● SOURCE DATA:
++++++
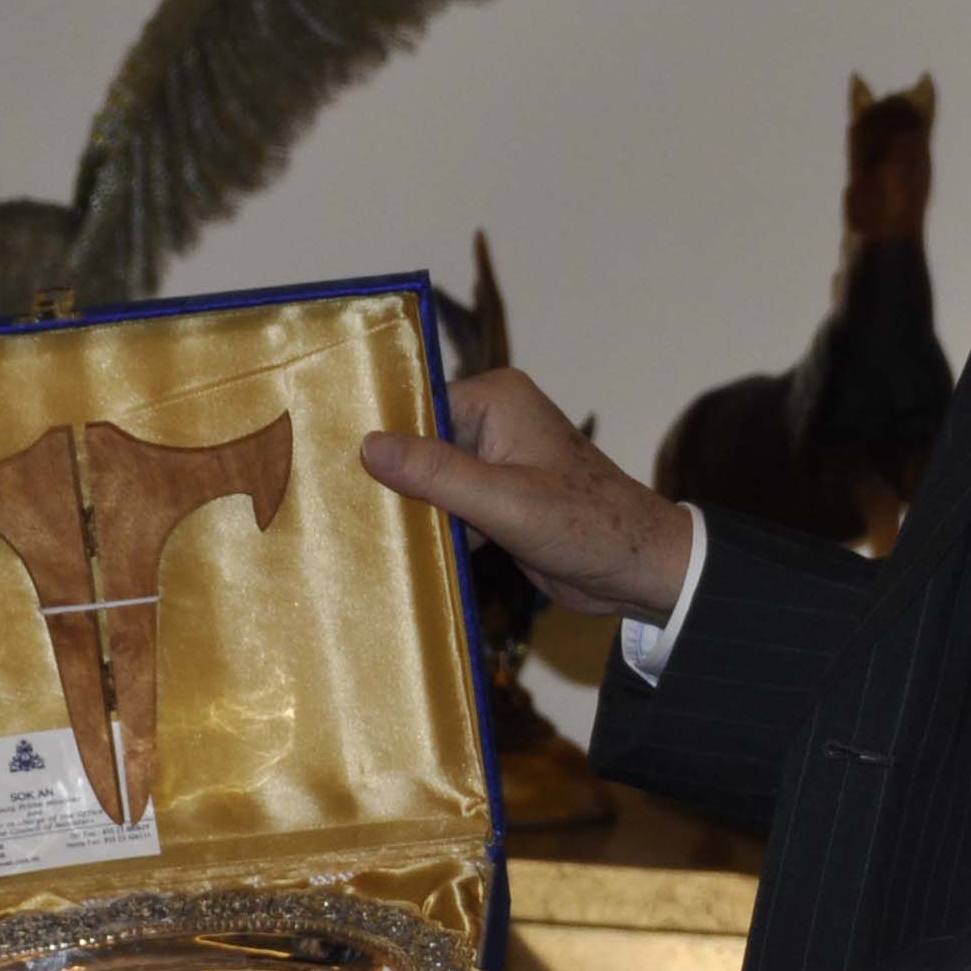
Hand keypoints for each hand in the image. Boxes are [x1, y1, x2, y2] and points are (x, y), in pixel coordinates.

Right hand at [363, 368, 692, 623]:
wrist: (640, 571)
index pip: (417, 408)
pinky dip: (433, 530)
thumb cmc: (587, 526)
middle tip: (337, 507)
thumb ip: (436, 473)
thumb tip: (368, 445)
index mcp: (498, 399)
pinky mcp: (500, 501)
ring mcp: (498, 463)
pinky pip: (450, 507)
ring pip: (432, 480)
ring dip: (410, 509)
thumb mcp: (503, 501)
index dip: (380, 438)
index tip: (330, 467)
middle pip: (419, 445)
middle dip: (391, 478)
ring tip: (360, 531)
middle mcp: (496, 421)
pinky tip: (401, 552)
++++++
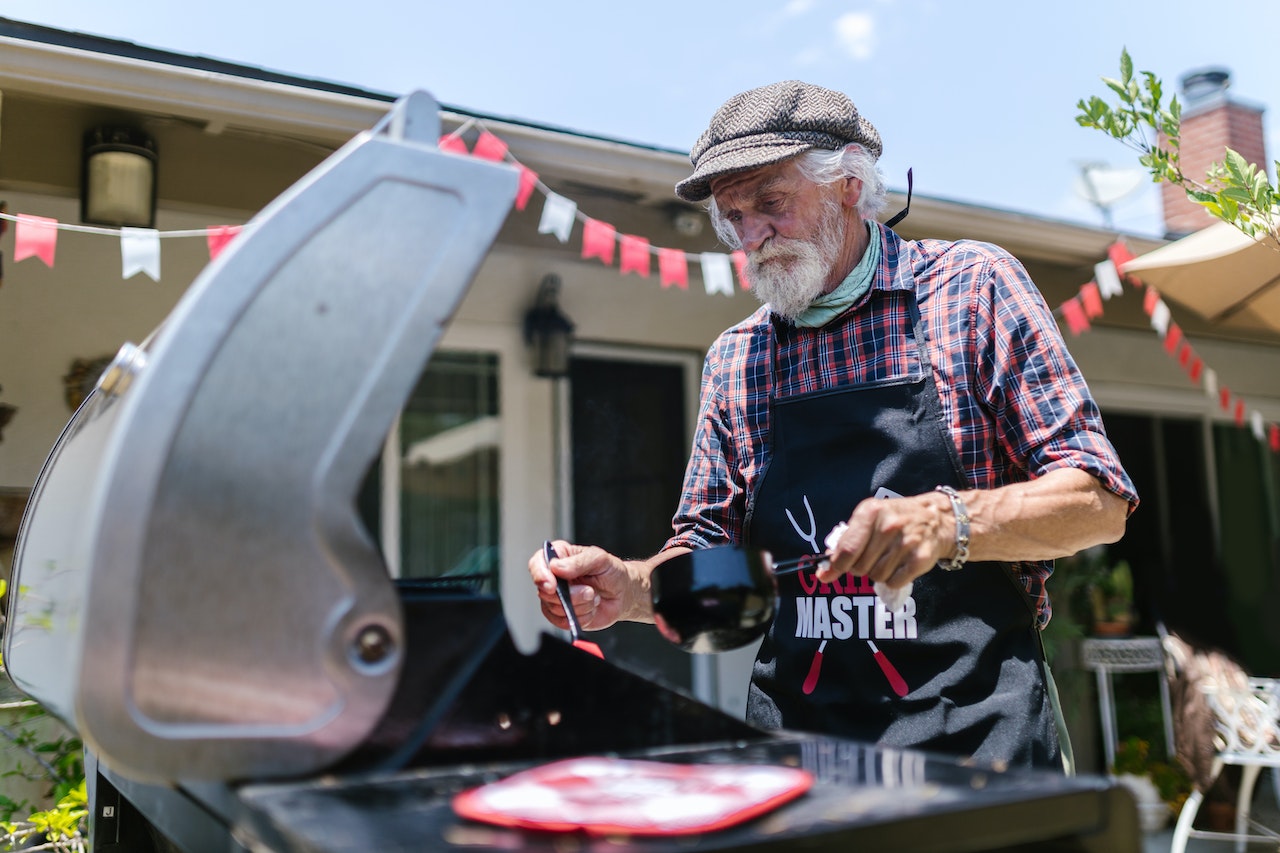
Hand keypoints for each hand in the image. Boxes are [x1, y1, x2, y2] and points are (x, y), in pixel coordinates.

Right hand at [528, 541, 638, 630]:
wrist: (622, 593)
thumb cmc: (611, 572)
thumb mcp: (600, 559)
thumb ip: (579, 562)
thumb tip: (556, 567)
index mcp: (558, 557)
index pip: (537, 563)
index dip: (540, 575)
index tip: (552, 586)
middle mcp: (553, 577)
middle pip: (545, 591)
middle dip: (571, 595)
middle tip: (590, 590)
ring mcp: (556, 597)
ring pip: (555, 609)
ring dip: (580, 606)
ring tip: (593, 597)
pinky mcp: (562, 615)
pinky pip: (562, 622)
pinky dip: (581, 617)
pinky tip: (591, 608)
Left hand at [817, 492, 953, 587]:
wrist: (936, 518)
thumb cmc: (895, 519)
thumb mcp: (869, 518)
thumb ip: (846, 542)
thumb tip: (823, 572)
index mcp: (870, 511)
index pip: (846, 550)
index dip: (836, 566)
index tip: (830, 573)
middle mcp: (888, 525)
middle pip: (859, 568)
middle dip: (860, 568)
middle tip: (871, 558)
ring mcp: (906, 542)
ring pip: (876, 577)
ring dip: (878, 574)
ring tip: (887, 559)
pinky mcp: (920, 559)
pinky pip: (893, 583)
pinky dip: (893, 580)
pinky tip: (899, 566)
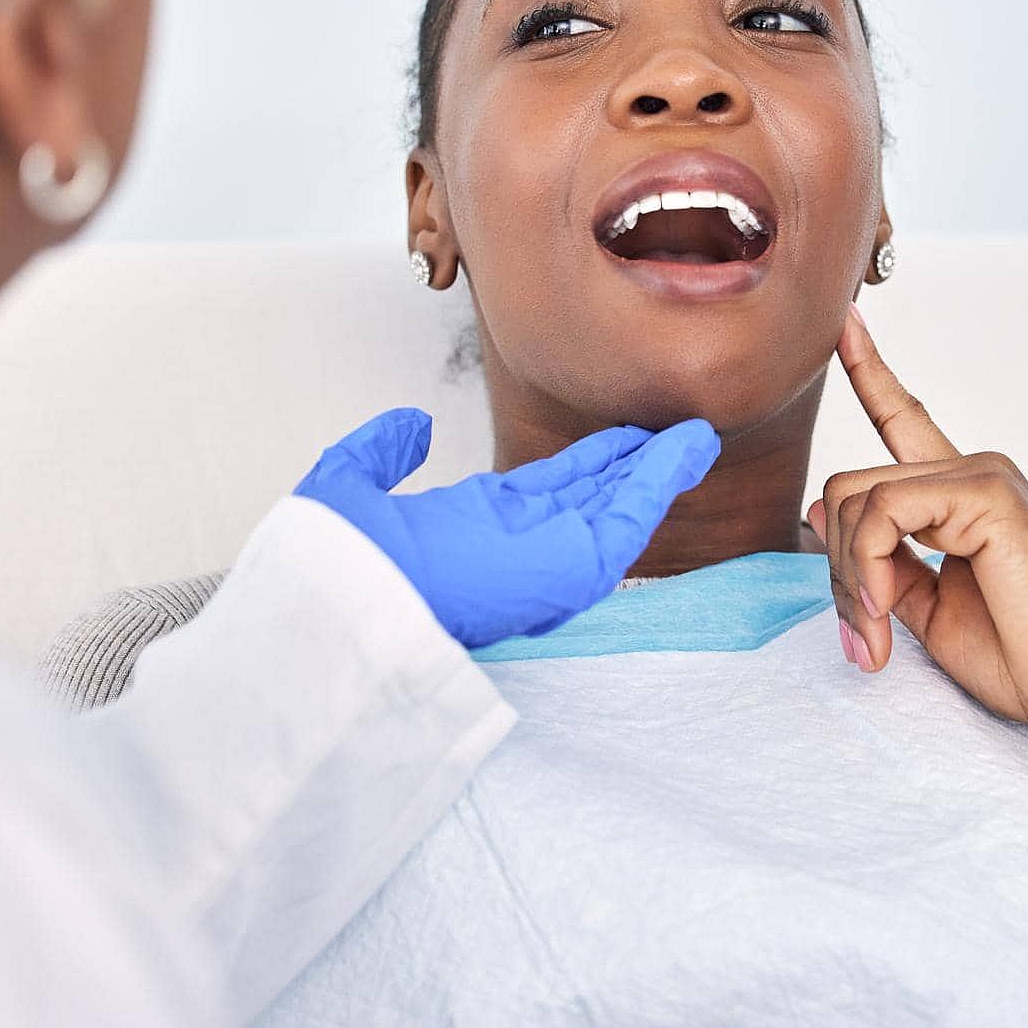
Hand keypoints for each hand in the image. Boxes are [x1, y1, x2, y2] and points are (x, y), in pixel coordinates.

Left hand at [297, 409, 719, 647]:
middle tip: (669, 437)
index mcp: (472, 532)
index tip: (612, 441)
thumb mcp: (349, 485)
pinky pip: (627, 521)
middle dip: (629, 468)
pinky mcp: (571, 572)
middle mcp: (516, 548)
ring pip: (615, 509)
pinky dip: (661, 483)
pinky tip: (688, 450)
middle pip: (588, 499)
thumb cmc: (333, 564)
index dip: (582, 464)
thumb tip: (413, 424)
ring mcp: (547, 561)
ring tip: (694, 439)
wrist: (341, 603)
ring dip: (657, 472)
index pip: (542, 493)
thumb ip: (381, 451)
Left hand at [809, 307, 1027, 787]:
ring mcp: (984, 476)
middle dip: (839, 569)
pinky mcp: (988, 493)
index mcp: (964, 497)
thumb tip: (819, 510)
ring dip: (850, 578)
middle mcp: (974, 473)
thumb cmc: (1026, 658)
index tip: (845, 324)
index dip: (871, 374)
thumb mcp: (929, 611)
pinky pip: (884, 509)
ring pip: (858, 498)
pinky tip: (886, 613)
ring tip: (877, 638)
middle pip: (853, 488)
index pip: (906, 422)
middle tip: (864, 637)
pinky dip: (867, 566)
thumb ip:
++++++
● TASK TO COMPLETE:
The reply should hold only the lines of the listing above starting at the line containing "index pip: (417, 408)" and ending at the line containing "pinky tip: (401, 552)", exactly as written.

● SOLUTION FOR THIS TASK:
index pip: (417, 408)
pinky dip: (433, 530)
thumb cmc: (587, 526)
middle tip: (337, 507)
thumb ip: (436, 473)
thumb tip: (368, 445)
index mcp: (498, 399)
pinky mcp: (500, 501)
ring mcp: (498, 463)
pinky pip: (450, 507)
ring pip: (432, 480)
ring dip: (410, 509)
thumb mcp: (503, 501)
index dip: (380, 438)
index tip: (330, 467)
middle pip: (419, 445)
middle dip: (391, 478)
ring tip: (360, 531)
middle mcp: (496, 421)
pinky tip: (401, 552)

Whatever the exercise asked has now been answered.